On Sun, Mar 20, 2022 at 06:02:53PM +0100, Jonathan Cameron wrote:
Very interesting bit of work. My current approach for similar testing is to write a qemu model for the hardware, but that currently requires carefully crafted tests. Most of the time I'm only doing that to verify refactoring of existing drivers.
Thank you for taking a look!
One thing that makes me nervous here is the python element though as I've not written significant python in about 20 years. That is going to be a burden for kernel developers and maintainers... Nothing quite like badly written tests to make for a mess in the long run and I suspect my python for example would be very very badly written :)
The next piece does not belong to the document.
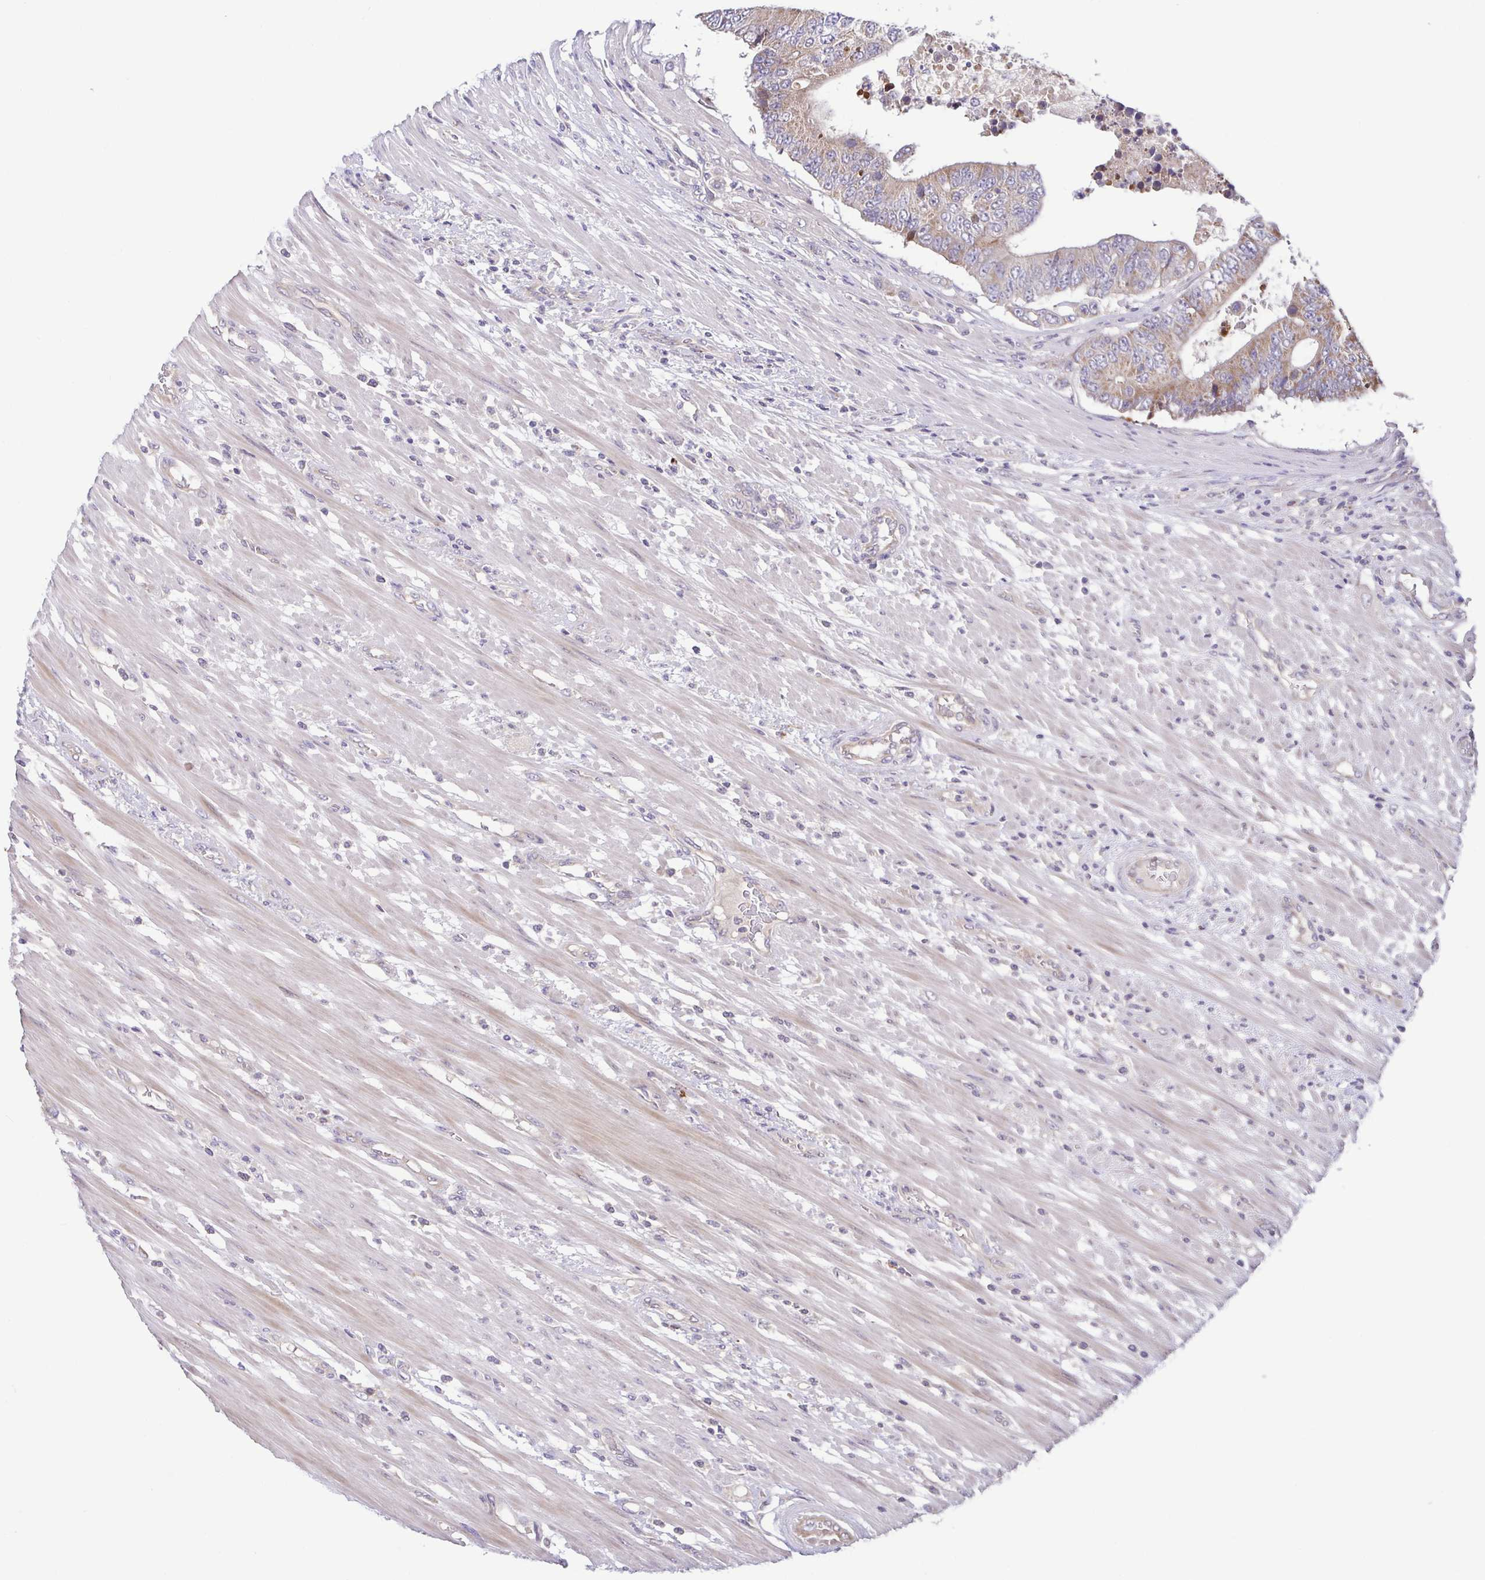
{"staining": {"intensity": "moderate", "quantity": ">75%", "location": "cytoplasmic/membranous"}, "tissue": "colorectal cancer", "cell_type": "Tumor cells", "image_type": "cancer", "snomed": [{"axis": "morphology", "description": "Adenocarcinoma, NOS"}, {"axis": "topography", "description": "Colon"}], "caption": "Immunohistochemistry (IHC) photomicrograph of colorectal cancer stained for a protein (brown), which shows medium levels of moderate cytoplasmic/membranous positivity in approximately >75% of tumor cells.", "gene": "OSBPL7", "patient": {"sex": "female", "age": 48}}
There's a bunch of static checkers to ensure that the code follows some basic guidelines, and CI can check that the tests work consistently, and also calculate metrics such as test execution time and code coverage, so even non-idiomatic Python in the tests wouldn't be entirely broken.
And unlike driver code, if the tests for a particular driver later do turn out to be bad (in what way?), we could just throw those particular tests out without breaking anybody's system.
Cut and paste will of course get us a long way...
Isn't some amount of copy/paste followed by modification to be expected even if the framework is written in say C (just as there's already copy/paste + modification involved when writing drivers)?
As for the core logic of individual driver tests excluding the framework bits, I have a hard time imagining what Python syntax looks like to someone with no knowledge of Python, so yes, I guess it's going to be harder to review.
I dream of a world where every driver is testable by people with out hardware but I fear it may be a while yet. Hopefully this will get us a little closer!
I more or less follow what is going on here (good docs btw in the earlier patch definitely helped).
So far I'm thoroughly in favour of road test subject to actually being able to review the tests or getting sufficient support to do so. It's a 'how to scale it' question really...
Would rewriting the framework in C and forcing tests to be written in that language mean that maintainers would be able to review tests without external support?